ROVIN' AND RAVIN' WITH MIKE

Copyright  © 2000  by Michael Segers All rights reserved 

 

 

 

Guru Redford's Mysterious Tee Ceremony  

 

     This is a beautiful film, set in a beautiful city (Savannah), with a beautiful woman (Charlize Theron), some handsome men (Matt Damon and Will Smith), great clothes, lush music, and a whole lot of examples of what not to do in a movie. 

     Let’s face something not so beautiful about this film up front, and that is, its portrayal of race relations in Savannah shortly after World War I.  Smith, as the title character (but a supporting role), does well on his side of the equation, with the big smile and the yassah,  it’s the white side that does not capture the soullessness of racism.  Of course, no one uses the word that can’t be heard outside of a Spike Lee film, but beyond that, no one even notices that Vance is black.  

     That is typical of the whole film.  With the great Jack Lemmon narrating (as a golfer suffering a heart attack on a golf course, remembering, many decades later, the story of the film), the film tells, it does not show.  The absurdly named Junuh (Damon) is suffering from what today we would call post-traumatic stress and has sunk into drink and despair after World War I, which is reduced to about thirty flickering seconds.  While Damon was great in The Talented Mr.
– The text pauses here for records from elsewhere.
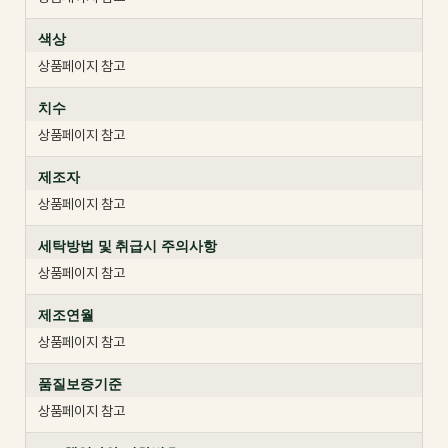
색상
상품페이지 참고
치수
상품페이지 참고
제조자
상품페이지 참고
세탁방법 및 취급시 주의사항
상품페이지 참고
제조연월
상품페이지 참고
품질보증기준
상품페이지 참고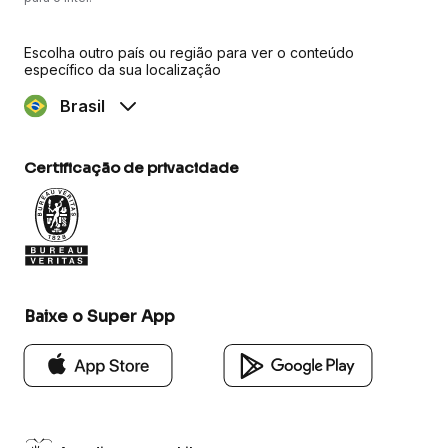
Escolha outro país ou região para ver o conteúdo
específico da sua localização
Brasil
Certificação de privacidade
Baixe o Super App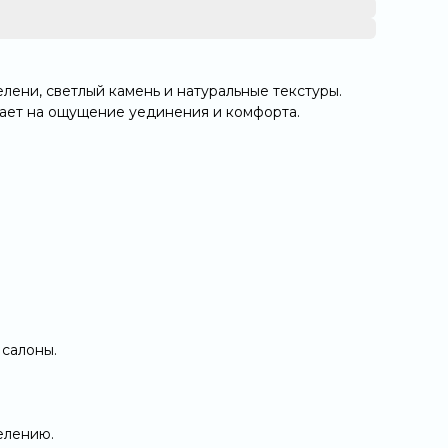
лени, светлый камень и натуральные текстуры.
тает на ощущение уединения и комфорта.
 салоны.
селению.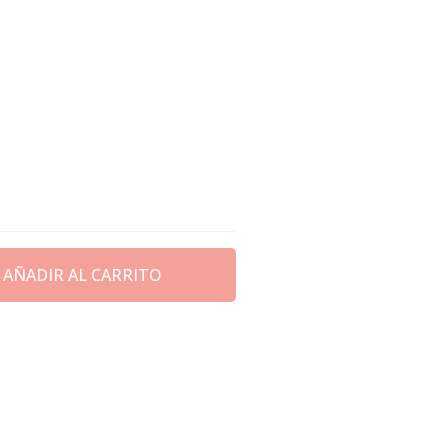
AÑADIR AL CARRITO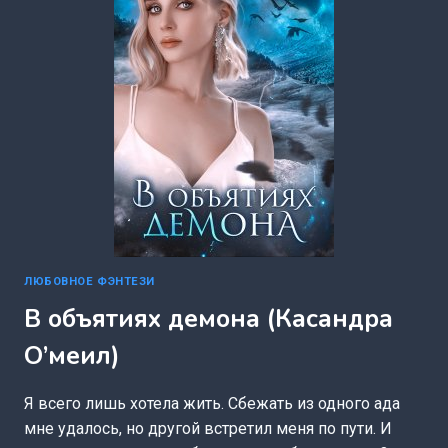
ЛЮБОВНОЕ ФЭНТЕЗИ
В объятиях демона (Касандра
О’меил)
Я всего лишь хотела жить. Сбежать из одного ада
мне удалось, но другой встретил меня по пути. И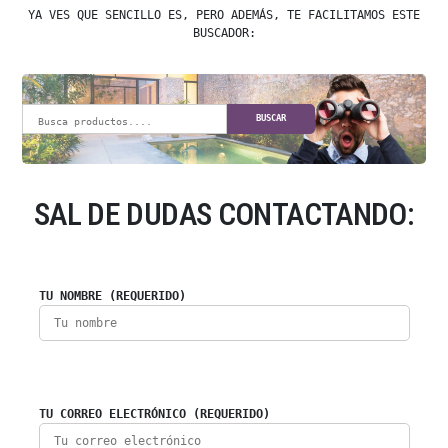
YA VES QUE SENCILLO ES, PERO ADEMÁS, TE FACILITAMOS ESTE
BUSCADOR:
BUSCAR
SAL DE DUDAS CONTACTANDO:
TU NOMBRE (REQUERIDO)
TU CORREO ELECTRÓNICO (REQUERIDO)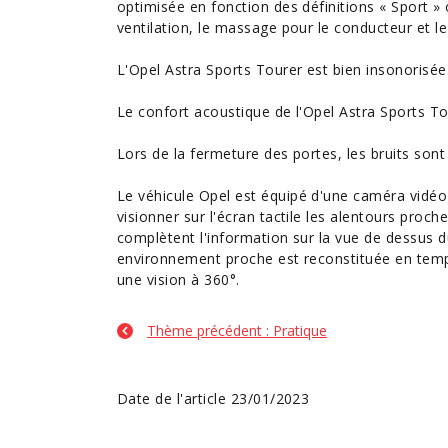
optimisée en fonction des définitions « Sport » o
ventilation, le massage pour le conducteur et le
L'Opel Astra Sports Tourer est bien insonorisée
Le confort acoustique de l'Opel Astra Sports To
Lors de la fermeture des portes, les bruits sont
Le
véhicule Opel
est équipé d'une caméra vidéo 
visionner sur l'écran tactile les alentours proc
complètent l'information sur la vue de dessus 
environnement
proche est reconstituée en temp
une
vision
à 360°.
Thème précédent : Pratique
Date de l'article 23/01/2023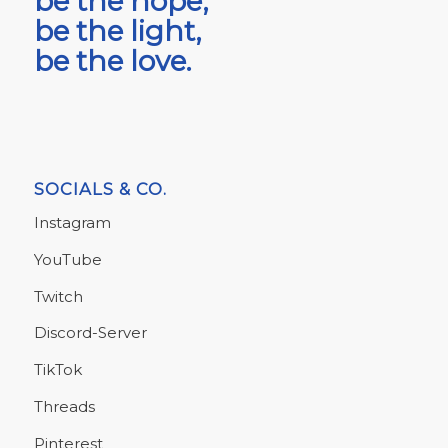
be the hope,
be the light,
be the love.
SOCIALS & CO.
Instagram
YouTube
Twitch
Discord-Server
TikTok
Threads
Pinterest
Ripley—playing a poor nobody trying to pass as an aristocratic somebody—he is not up or down to the current assignment, playing an aristocratic somebody reduced to a drunk nobody.  We are told that Junuh and Adele Invergordon (Theron) once had an attraction for each other, but although their relationship has been on hold for a decade, she shows neither bitterness about the loss nor joy about the reunion.  She says that the one thing that she liked about their relationship was the way they danced together.  The  little bit of sexual content involves Adele rather mechanically stripping to her underwear to swap sex for golf.

      And that’s the problem.  Golf is just not a strong enough image or idea to carry this movie—maybe it was enough for Caddy Shack.   The basic story is that Junuh, once Savannah’s golden boy of golf, has “lost his swing” after serving in the war.  A mysterious caddy, Vance, shows up in the darkness, to teach him an inner game, a Zen-ner game, of golf, with weird platitudes that don’t really teach much about anything, before fading back into the darkness.  I am left with a great big, So what?

     As actor, director, or producer, Redford seems drawn to strange stories that put more metaphorical weight on a sport than it really can support:  The Natural, A River Runs Through It, even The Horse Whisperer.  Ernest Hemingway pulled off such a feat with The Old Man and the Sea, but he was writing about fishing in a life-and-death situation, not the fly-fishing of a dilettante.  For that matter, Graham Greene did it with adultery, of all things, in The End of the Affair, the story of a woman who reaches sainthood by passing through adultery.

      Supposedly, Pressfield’s novel is a retelling of the Hindu “holy song,” the Bhagavad Gita, with Bagger Vance’s name suggesting bhagavad (holy) and Rannulph Junuh (R. Junuh) being Arjuna, the warrior in the Gita, who lost his resolve.  Oh, come on, that is the kind of stuff that I used to have nightmares and term papers about when I was taking graduate courses in literature.  But, it doesn’t give you much to go on in a movie.      

     Nothing happens, except for a game of golf that lasts about half the length of the film.  Golf seems to be some sort of mystic force that draws together rich and poor, black and white, even the rebellious teenaged boy Harvey (Moncrief, the younger version of narrator Lemmon’s character) and his father. 

     Nobody has anything to do, except for Lemmon, who has to fill in  far more than eighteen holes in the story with long-winded narration.  Although we are told about all these connections, we don’t see them or feel them.  An Academy Award nomination for Will Smith?  That’s the buzz on the Internet, but to create an award-worthy performance, you have to have something to work with, and Smith is given no personality, no emotion, just a string of mismatched platitudes.  Oh, he does his best, but nobody could do much with this material.

      As for me, I may put R&R on hold for a few months and write a screenplay for Redford’s next opus, a spare but striking tale of finding the meaning of life in a bowling alley.   And we all should keep our feet dry, our hearts full of noble thoughts, and—yes, I can still say something good about something—our televisions tuned to Fox on Monday nights for Boston Public.  [2004 update: Not anymore!]